━━ RECORDS PROVIDED ━━

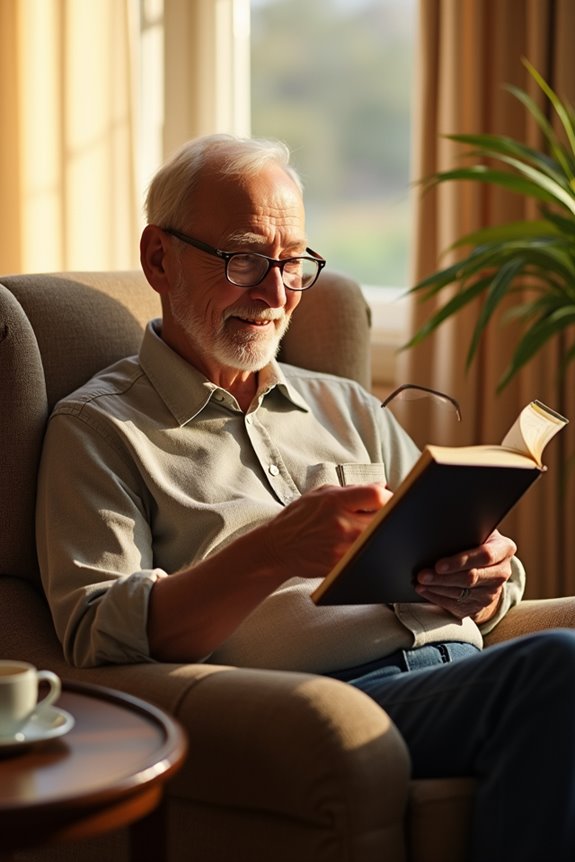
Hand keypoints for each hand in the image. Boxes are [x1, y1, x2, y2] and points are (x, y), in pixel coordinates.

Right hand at [263, 483, 392, 581]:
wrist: (278, 547)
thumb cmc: (298, 518)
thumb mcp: (321, 494)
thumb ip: (351, 490)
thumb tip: (381, 487)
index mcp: (335, 501)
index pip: (377, 496)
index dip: (389, 498)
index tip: (390, 501)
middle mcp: (340, 524)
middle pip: (383, 520)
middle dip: (388, 518)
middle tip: (385, 518)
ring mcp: (341, 547)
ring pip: (376, 540)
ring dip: (380, 536)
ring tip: (371, 532)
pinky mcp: (340, 566)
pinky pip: (365, 556)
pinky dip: (368, 551)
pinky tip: (361, 547)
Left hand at [414, 529, 516, 622]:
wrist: (486, 565)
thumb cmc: (475, 542)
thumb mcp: (476, 532)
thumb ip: (465, 533)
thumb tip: (439, 535)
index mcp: (504, 549)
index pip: (485, 555)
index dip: (461, 561)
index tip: (439, 565)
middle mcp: (502, 572)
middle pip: (471, 577)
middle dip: (443, 577)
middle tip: (423, 575)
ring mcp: (492, 592)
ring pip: (461, 592)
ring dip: (437, 588)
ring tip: (420, 581)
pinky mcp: (480, 605)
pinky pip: (456, 604)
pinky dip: (437, 597)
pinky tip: (424, 590)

━━━

Return each line of the data, keeping its wording exact and omitting pictures.

[TASK ANSWER]:
Hand keypoints for each hand in the image. Boxes are [x1, y1, x2, y2] and points are (x, y), in pixel coordinates.

Right hand at [263, 483, 392, 581]:
wrist: (278, 547)
thumb cmc: (298, 518)
thumb mcp: (321, 494)
thumb ip: (351, 490)
thumb tip: (381, 487)
index mcp: (335, 501)
index pip: (377, 496)
index dip: (389, 498)
index tip: (390, 501)
middle mcp: (340, 524)
middle pip: (383, 520)
middle dip: (388, 518)
middle tip: (385, 518)
ring mcp: (341, 547)
ring pip: (376, 540)
ring dip: (380, 536)
ring tip: (371, 532)
pinky mcp: (340, 566)
pinky pip: (365, 556)
pinky dip: (368, 551)
pinky tip: (361, 547)
Left hand at [414, 529, 516, 622]:
wrist: (486, 565)
thumb cmc: (475, 542)
thumb mcp: (476, 532)
thumb ip: (465, 533)
thumb tip: (439, 535)
index mcp: (504, 549)
index pip: (485, 555)
index dip: (461, 561)
index tip: (439, 565)
middle mcp: (502, 572)
middle pip: (471, 577)
middle dip: (443, 577)
middle tip: (423, 575)
ring mcp: (492, 592)
ring pip: (461, 592)
ring dip: (437, 588)
ring tip: (420, 581)
pinky mcp: (480, 605)
pinky pip: (456, 604)
pinky dip: (437, 597)
pinky tip: (424, 590)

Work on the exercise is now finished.